» **Exercise objective**: Please quote the records that follow word for word, reproducing every line unchanged.

» **Source records**:
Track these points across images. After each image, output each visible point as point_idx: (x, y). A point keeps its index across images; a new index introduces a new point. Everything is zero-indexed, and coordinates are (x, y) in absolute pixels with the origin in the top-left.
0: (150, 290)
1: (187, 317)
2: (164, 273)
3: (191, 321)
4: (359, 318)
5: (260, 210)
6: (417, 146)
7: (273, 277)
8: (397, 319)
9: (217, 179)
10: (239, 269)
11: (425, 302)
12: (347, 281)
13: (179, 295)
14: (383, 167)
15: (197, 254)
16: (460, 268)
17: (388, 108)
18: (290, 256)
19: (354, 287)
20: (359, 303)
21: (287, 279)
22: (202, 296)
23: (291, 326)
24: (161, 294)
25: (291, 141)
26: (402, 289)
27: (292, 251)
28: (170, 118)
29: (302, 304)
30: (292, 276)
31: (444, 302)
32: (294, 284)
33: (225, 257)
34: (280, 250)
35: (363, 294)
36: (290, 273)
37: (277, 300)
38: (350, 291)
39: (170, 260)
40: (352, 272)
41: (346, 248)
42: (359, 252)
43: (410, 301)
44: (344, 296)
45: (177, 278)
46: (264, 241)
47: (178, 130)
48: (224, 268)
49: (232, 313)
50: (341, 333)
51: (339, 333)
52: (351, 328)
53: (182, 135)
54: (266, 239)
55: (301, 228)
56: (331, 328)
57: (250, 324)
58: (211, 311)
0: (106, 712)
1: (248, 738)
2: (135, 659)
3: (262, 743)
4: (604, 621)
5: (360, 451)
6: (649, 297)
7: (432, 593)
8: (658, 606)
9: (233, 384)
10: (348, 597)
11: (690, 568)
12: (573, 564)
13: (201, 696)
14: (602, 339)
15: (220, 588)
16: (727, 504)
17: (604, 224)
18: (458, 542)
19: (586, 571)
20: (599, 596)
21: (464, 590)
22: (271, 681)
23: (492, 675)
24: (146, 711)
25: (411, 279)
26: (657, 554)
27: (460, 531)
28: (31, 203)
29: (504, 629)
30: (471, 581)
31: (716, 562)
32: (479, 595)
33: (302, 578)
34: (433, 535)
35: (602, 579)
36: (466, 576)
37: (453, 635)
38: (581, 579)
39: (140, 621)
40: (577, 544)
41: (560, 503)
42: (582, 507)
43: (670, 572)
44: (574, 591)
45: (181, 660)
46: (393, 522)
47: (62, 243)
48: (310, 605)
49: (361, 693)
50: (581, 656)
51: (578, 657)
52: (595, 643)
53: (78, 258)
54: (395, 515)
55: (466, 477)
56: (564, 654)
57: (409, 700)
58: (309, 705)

» **Exercise output**:
Track these points across images. After each image, output each visible point as point_idx: (x, y). A point keeps its index across images; a new index introduces a new point. Everything is zero-indexed, and coordinates are (x, y) in absolute pixels with the origin in the top-left.
0: (150, 290)
1: (187, 317)
2: (164, 273)
3: (191, 321)
4: (359, 318)
5: (260, 210)
6: (417, 146)
7: (273, 277)
8: (397, 319)
9: (217, 179)
10: (239, 269)
11: (425, 302)
12: (347, 281)
13: (179, 295)
14: (383, 167)
15: (197, 254)
16: (460, 268)
17: (388, 108)
18: (290, 256)
19: (354, 287)
20: (359, 303)
21: (287, 279)
22: (202, 296)
23: (291, 326)
24: (161, 294)
25: (291, 141)
26: (402, 289)
27: (292, 251)
28: (170, 118)
29: (302, 304)
30: (292, 276)
31: (444, 302)
32: (294, 284)
33: (225, 257)
34: (280, 250)
35: (363, 294)
36: (290, 273)
37: (277, 300)
38: (350, 291)
39: (170, 260)
40: (352, 272)
41: (346, 248)
42: (359, 252)
43: (410, 301)
44: (344, 296)
45: (177, 278)
46: (264, 241)
47: (178, 130)
48: (224, 268)
49: (232, 313)
50: (341, 333)
51: (339, 333)
52: (351, 328)
53: (182, 135)
54: (266, 239)
55: (301, 228)
56: (331, 328)
57: (250, 324)
58: (211, 311)
0: (106, 712)
1: (248, 738)
2: (135, 659)
3: (262, 743)
4: (604, 621)
5: (360, 451)
6: (649, 297)
7: (432, 593)
8: (658, 606)
9: (233, 384)
10: (348, 597)
11: (690, 568)
12: (573, 564)
13: (201, 696)
14: (602, 339)
15: (220, 588)
16: (727, 504)
17: (604, 224)
18: (458, 542)
19: (586, 571)
20: (599, 596)
21: (464, 590)
22: (271, 681)
23: (492, 675)
24: (146, 711)
25: (411, 279)
26: (657, 554)
27: (460, 531)
28: (31, 203)
29: (504, 629)
30: (471, 581)
31: (716, 562)
32: (479, 595)
33: (302, 578)
34: (433, 535)
35: (602, 579)
36: (466, 576)
37: (453, 635)
38: (581, 579)
39: (140, 621)
40: (577, 544)
41: (560, 503)
42: (582, 507)
43: (670, 572)
44: (574, 591)
45: (181, 660)
46: (393, 522)
47: (62, 243)
48: (310, 605)
49: (361, 693)
50: (581, 656)
51: (578, 657)
52: (595, 643)
53: (78, 258)
54: (395, 515)
55: (466, 477)
56: (564, 654)
57: (409, 700)
58: (309, 705)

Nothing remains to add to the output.